### Exercise directions
Print each record below precisely, with every picture left out of the copy.

----------------

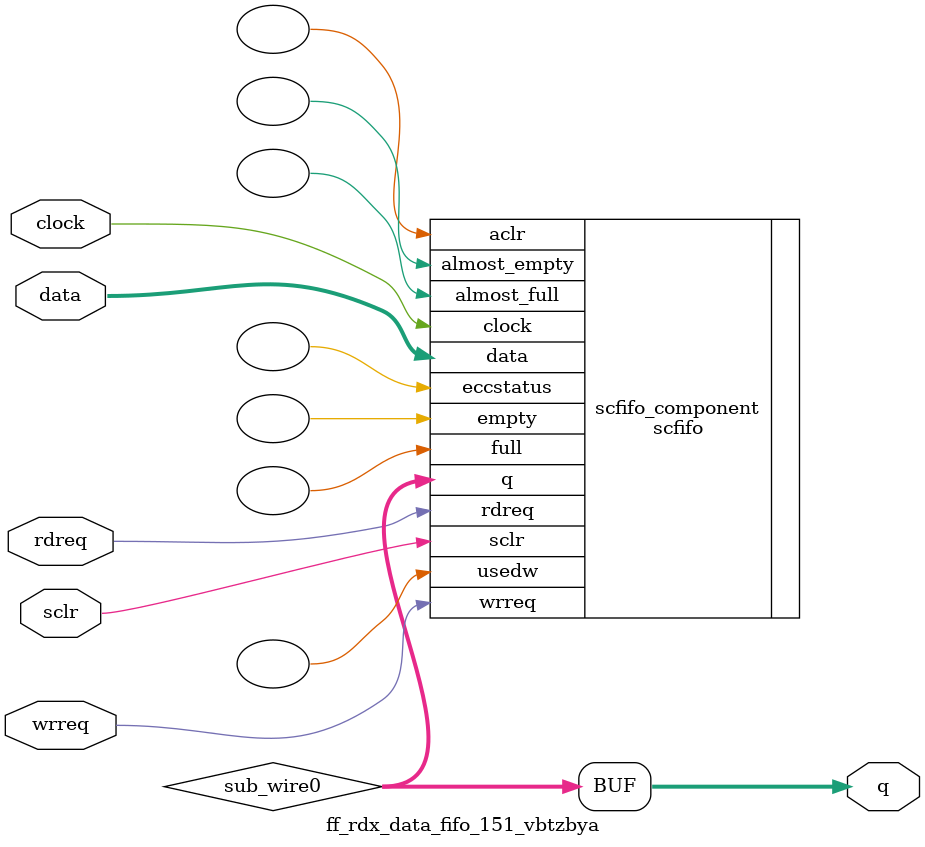
<source format=v>



`timescale 1 ps / 1 ps
// synopsys translate_on
module  ff_rdx_data_fifo_151_vbtzbya  (
    clock,
    data,
    rdreq,
    sclr,
    wrreq,
    q);

    input    clock;
    input  [35:0]  data;
    input    rdreq;
    input    sclr;
    input    wrreq;
    output [35:0]  q;

    wire [35:0] sub_wire0;
    wire [35:0] q = sub_wire0[35:0];

    scfifo  scfifo_component (
                .clock (clock),
                .data (data),
                .rdreq (rdreq),
                .sclr (sclr),
                .wrreq (wrreq),
                .q (sub_wire0),
                .aclr (),
                .almost_empty (),
                .almost_full (),
                .eccstatus (),
                .empty (),
                .full (),
                .usedw ());
    defparam
        scfifo_component.add_ram_output_register  = "OFF",
        scfifo_component.enable_ecc  = "FALSE",
        scfifo_component.intended_device_family  = "Arria 10",
        scfifo_component.lpm_hint  = "DISABLE_DCFIFO_EMBEDDED_TIMING_CONSTRAINT=TRUE",
        scfifo_component.lpm_numwords  = 64,
        scfifo_component.lpm_showahead  = "OFF",
        scfifo_component.lpm_type  = "scfifo",
        scfifo_component.lpm_width  = 36,
        scfifo_component.lpm_widthu  = 6,
        scfifo_component.overflow_checking  = "ON",
        scfifo_component.underflow_checking  = "ON",
        scfifo_component.use_eab  = "ON";


endmodule



</source>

----------------

### Your solution
<source format=v>



`timescale 1 ps / 1 ps
// synopsys translate_on
module  ff_rdx_data_fifo_151_vbtzbya  (
    clock,
    data,
    rdreq,
    sclr,
    wrreq,
    q);

    input    clock;
    input  [35:0]  data;
    input    rdreq;
    input    sclr;
    input    wrreq;
    output [35:0]  q;

    wire [35:0] sub_wire0;
    wire [35:0] q = sub_wire0[35:0];

    scfifo  scfifo_component (
                .clock (clock),
                .data (data),
                .rdreq (rdreq),
                .sclr (sclr),
                .wrreq (wrreq),
                .q (sub_wire0),
                .aclr (),
                .almost_empty (),
                .almost_full (),
                .eccstatus (),
                .empty (),
                .full (),
                .usedw ());
    defparam
        scfifo_component.add_ram_output_register  = "OFF",
        scfifo_component.enable_ecc  = "FALSE",
        scfifo_component.intended_device_family  = "Arria 10",
        scfifo_component.lpm_hint  = "DISABLE_DCFIFO_EMBEDDED_TIMING_CONSTRAINT=TRUE",
        scfifo_component.lpm_numwords  = 64,
        scfifo_component.lpm_showahead  = "OFF",
        scfifo_component.lpm_type  = "scfifo",
        scfifo_component.lpm_width  = 36,
        scfifo_component.lpm_widthu  = 6,
        scfifo_component.overflow_checking  = "ON",
        scfifo_component.underflow_checking  = "ON",
        scfifo_component.use_eab  = "ON";


endmodule



</source>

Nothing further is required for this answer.